Regardless of what the mainstream media and Democrats might want you to think, no one can change their biological sex, regardless of the hormones or surgical procedures that they might undertake to attempt to do so.
We are at a moment in time where up is down and down is up, and it’s a dangerous precedent if we allow it to foment itself as a cultural norm and standard.
If I were to die today and someone dug up my bones hundreds of years from now, they would know through well-defined science that my remains are those of a male. The same applies for women, and yet now we’re seeing a movement from a very small but vocal community attempting to convince the entire nation otherwise. Unfortunately, we’re slowly falling for it.
If a grown person who has gone through the hormonal ups and downs of puberty and is of sane mind wants to permanently alter themselves, that’s their business and, frankly, I couldn’t care less, as long as their personal choices don’t infringe on my civil liberties.
However, this fringe group of people is trying to force everyone to change their gender norms—norms that have been defined by years of science and civilization—to make some feel better about themselves. We must all object to such coercion.
Today, we’re literally being told that men can menstruate and have periods. We’re told that birthing people have babies, not women. We’re told that people are men, instead of men just being men. All of this is because of a pervasive movement in this country to undermine gender norms and to glorify the transgender community.
Women have worked for over 100 years to get better pay and to accomplish groundbreaking achievements, only to have those things diminished by transgender women.
Young girls and female athletes are now losing competitions against biological men who are competing against biological women because they have chosen to identify as a woman or girl. It no longer matters if a young girl or woman worked hard for her accomplishments in her given sport because it won’t be good enough to defeat a biological male who is naturally stronger and faster.
Yet, we now live in a dystopian society where we’re supposed to believe that these new norms are OK. Well, they are not, and we must stand against them.

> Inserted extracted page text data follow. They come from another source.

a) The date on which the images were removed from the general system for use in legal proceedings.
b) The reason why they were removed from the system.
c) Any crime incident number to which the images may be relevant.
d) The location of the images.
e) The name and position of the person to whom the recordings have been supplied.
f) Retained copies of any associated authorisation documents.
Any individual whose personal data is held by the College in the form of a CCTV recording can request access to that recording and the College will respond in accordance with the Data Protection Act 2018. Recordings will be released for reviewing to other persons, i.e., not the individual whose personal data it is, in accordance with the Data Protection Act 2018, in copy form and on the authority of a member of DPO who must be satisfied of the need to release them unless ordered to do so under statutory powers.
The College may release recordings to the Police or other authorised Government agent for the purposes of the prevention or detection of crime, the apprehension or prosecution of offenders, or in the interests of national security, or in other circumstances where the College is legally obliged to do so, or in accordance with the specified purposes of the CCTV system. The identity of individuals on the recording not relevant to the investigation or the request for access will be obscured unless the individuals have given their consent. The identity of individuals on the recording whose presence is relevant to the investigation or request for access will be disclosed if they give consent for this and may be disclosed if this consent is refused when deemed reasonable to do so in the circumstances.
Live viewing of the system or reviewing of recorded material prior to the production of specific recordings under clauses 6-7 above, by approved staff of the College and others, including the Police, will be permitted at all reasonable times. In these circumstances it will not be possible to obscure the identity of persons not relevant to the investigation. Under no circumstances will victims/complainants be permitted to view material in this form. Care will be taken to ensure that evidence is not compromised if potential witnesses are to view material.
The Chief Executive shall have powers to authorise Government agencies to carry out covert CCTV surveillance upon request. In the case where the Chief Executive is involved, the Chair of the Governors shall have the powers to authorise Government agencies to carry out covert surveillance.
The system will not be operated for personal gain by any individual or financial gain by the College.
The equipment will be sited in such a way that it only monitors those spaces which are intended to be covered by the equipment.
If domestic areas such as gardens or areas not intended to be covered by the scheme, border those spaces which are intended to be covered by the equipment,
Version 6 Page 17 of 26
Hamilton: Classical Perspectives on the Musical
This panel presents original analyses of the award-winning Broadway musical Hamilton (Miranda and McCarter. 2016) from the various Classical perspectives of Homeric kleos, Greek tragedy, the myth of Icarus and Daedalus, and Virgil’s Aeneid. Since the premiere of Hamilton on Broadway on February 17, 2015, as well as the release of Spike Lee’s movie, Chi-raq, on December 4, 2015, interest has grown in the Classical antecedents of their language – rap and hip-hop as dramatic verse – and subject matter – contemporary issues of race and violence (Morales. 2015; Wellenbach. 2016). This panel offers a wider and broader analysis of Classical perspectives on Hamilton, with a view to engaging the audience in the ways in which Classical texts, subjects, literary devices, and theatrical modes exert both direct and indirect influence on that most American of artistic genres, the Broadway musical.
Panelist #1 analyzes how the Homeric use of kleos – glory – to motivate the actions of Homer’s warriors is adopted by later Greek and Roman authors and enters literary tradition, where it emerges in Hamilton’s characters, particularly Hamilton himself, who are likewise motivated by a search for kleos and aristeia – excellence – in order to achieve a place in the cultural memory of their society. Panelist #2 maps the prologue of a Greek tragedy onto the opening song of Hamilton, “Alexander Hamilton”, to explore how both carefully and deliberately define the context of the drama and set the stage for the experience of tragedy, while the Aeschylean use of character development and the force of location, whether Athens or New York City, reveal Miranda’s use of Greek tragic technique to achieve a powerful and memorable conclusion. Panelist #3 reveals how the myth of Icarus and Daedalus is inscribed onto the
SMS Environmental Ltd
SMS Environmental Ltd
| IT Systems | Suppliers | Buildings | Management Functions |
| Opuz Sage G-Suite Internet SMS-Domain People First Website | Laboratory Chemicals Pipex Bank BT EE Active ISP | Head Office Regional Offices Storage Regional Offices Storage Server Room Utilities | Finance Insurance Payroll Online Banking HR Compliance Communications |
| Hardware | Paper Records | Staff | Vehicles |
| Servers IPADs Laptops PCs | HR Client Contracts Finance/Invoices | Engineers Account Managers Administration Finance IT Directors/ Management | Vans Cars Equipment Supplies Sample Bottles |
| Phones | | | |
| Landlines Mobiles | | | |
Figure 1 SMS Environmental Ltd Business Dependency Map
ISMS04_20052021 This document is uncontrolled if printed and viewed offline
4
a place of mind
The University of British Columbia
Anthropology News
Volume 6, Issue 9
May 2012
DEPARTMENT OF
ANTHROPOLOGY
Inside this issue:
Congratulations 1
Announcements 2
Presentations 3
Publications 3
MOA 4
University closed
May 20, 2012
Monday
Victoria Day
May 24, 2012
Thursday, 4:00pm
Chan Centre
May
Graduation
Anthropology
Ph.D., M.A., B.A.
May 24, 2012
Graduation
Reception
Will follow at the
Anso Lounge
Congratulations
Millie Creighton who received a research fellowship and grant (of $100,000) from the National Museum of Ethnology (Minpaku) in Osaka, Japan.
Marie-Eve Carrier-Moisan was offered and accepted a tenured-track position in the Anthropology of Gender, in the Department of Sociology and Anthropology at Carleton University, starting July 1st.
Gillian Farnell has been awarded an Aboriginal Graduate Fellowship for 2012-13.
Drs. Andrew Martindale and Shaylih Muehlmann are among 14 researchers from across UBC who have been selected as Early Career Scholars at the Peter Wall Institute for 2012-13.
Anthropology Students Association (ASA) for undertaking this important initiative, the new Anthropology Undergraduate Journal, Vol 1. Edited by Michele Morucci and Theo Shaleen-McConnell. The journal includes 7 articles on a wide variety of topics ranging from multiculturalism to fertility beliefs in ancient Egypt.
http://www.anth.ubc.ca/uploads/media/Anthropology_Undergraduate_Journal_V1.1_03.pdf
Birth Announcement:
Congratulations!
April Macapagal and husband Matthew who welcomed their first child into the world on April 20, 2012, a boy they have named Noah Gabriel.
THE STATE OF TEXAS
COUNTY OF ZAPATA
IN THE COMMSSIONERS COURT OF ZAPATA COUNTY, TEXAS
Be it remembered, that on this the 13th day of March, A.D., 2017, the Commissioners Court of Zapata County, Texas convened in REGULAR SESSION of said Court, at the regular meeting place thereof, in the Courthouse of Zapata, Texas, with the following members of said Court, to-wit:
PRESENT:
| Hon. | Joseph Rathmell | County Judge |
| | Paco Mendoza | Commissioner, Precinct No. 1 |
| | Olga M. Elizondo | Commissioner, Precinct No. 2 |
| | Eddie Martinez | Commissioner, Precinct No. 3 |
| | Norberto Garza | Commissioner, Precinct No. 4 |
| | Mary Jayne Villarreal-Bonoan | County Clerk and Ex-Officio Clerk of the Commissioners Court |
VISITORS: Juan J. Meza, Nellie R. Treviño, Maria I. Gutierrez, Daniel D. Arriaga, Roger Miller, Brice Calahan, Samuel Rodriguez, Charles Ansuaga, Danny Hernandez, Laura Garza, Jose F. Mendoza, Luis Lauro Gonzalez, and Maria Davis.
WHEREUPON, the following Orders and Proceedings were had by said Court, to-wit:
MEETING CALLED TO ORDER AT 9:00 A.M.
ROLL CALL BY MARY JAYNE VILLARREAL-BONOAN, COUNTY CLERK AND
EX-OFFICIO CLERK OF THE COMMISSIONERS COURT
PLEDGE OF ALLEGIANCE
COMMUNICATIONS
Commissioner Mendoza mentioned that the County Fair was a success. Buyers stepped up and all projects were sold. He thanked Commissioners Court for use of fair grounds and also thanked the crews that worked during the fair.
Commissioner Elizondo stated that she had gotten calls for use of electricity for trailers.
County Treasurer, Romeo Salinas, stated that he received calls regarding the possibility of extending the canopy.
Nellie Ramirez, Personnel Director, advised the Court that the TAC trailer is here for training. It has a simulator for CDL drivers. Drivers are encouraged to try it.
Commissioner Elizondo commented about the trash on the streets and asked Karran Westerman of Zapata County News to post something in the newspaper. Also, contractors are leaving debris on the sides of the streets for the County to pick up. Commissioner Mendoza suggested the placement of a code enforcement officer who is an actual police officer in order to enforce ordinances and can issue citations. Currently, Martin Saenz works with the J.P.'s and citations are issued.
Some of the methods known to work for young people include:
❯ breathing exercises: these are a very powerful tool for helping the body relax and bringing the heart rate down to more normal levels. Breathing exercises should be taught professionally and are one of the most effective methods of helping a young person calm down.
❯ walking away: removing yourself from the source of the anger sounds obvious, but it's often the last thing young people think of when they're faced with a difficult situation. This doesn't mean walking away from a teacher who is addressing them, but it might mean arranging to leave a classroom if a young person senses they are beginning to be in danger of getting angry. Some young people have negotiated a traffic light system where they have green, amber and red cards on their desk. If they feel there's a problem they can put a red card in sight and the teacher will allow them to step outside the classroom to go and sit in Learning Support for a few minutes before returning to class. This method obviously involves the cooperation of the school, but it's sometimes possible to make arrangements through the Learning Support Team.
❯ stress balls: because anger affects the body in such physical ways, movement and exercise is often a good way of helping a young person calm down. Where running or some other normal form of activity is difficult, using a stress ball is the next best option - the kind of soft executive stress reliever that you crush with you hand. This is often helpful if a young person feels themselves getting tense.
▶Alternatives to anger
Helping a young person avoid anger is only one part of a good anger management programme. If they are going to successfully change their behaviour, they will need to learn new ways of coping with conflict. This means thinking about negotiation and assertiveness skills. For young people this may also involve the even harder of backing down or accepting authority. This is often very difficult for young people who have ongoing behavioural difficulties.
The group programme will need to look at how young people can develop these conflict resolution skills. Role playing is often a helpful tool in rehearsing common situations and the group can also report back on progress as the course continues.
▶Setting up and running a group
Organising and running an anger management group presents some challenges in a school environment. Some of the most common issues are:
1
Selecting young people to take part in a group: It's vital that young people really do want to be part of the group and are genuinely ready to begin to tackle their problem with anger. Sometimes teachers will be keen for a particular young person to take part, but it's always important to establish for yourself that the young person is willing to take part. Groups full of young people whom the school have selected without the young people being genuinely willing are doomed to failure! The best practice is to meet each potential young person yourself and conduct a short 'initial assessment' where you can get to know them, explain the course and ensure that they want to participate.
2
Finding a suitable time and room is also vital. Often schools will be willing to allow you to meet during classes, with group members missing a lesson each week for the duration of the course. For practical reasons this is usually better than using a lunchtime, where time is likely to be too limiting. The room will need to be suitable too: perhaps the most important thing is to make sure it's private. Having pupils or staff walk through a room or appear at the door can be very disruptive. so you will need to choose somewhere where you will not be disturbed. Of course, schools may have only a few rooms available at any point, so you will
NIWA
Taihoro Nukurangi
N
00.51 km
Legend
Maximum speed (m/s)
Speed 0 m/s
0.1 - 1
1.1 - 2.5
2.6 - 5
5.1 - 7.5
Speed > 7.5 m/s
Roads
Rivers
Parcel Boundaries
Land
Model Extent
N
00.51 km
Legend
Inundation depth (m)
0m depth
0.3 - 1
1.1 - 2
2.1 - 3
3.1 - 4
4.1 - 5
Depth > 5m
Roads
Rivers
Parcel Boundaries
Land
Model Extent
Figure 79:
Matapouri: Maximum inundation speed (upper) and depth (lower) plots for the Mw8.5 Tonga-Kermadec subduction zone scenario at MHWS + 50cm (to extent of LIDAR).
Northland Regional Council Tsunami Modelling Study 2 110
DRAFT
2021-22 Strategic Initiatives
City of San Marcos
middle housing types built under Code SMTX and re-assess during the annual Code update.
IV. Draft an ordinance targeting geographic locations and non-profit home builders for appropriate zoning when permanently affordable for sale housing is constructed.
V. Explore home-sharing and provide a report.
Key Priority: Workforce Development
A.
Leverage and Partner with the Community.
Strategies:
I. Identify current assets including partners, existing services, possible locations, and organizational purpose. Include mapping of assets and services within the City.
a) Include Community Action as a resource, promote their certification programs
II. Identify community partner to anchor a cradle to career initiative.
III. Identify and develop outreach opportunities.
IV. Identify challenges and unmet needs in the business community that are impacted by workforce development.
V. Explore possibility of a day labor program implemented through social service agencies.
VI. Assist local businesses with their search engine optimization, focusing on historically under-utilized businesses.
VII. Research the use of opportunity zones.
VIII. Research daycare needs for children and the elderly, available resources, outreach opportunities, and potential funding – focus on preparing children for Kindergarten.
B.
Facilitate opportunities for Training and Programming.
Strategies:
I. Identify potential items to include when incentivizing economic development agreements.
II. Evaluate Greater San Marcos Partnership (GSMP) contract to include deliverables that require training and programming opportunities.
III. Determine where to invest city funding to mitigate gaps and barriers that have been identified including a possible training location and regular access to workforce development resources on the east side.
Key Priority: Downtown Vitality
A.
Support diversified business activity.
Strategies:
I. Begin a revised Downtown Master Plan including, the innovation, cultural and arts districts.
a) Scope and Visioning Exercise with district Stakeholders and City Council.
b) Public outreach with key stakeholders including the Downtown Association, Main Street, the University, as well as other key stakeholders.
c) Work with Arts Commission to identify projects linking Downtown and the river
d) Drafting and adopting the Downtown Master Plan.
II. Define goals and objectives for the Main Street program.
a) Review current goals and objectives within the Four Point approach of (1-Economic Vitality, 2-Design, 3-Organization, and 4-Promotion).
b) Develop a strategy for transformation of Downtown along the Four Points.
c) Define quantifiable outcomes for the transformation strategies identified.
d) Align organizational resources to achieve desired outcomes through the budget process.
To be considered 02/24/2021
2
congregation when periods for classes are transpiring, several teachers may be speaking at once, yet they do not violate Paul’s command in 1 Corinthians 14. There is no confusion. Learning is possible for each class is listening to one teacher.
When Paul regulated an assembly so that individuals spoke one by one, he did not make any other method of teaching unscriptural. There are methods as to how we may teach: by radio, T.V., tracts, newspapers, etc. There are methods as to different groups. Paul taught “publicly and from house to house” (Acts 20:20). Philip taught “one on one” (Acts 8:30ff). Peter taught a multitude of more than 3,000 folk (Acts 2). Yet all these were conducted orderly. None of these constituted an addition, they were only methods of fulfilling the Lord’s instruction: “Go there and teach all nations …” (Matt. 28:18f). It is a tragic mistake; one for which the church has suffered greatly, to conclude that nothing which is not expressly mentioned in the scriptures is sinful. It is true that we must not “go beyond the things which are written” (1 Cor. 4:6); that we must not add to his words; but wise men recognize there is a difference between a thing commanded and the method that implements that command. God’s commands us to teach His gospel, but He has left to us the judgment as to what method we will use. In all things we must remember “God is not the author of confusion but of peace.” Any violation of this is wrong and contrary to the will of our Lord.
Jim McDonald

To be clear, opposing the idea of biological males who become trans women competing against biological women isn’t synonymous with being against people who are different or who are trans; again, that’s their choice or personal journey. However, what it does mean is standing against forcing the overwhelming majority of society to accept something that science tells us simply isn’t the case.
We now live in a society where parents have to worry about their children learning about sexuality at young ages, something Florida just recently prohibited in recent legislation that “classroom instruction by school personnel or third parties on sexual orientation or gender identity may not occur in kindergarten through grade 3 or in a manner that is not age appropriate or developmentally appropriate for students in accordance with state standards.”
I am hopeful that people are waking up and pushing back against this nonsense.
Cultural norms and standards are a definitive guide to our role in society and for a society’s continued success. Men and women are different, and that is OK! Nature has designed us that way for very specific reasons, and we shouldn’t ignore nor tamper with it.
Yes, there is a fraction of the population that struggles with or is going through a gender identity crisis. That’s their personal journey, and I feel for their struggle. However, they lose my support the moment they begin to tramp on women’s rights or infiltrate our schools with gender discussions at inappropriate ages or attempt to redefine what it means to be a woman or man. These personal struggles are now infringing on the lives of everyone else, and we have a right to say something about it.
“Why do these things matter?” some might ask. Well, norms and structure matter because they define and regulate our society and help keep it civilized. They help us process and define things. They assign value and identity to things. Can they change over time? Yes, of course they can. But some things in particular that science has clearly defined, such as gender, are not up for debate.
No matter how much some may say that men have periods, a man can never have a menstrual cycle because this requires ovaries and a uterus, which biological males do not have. It doesn’t matter if some say “birthing people” because only women can have babies.
These may be hard truths for some, but they are the reality, nevertheless. And there’s nothing that a single person can do to change science and reality.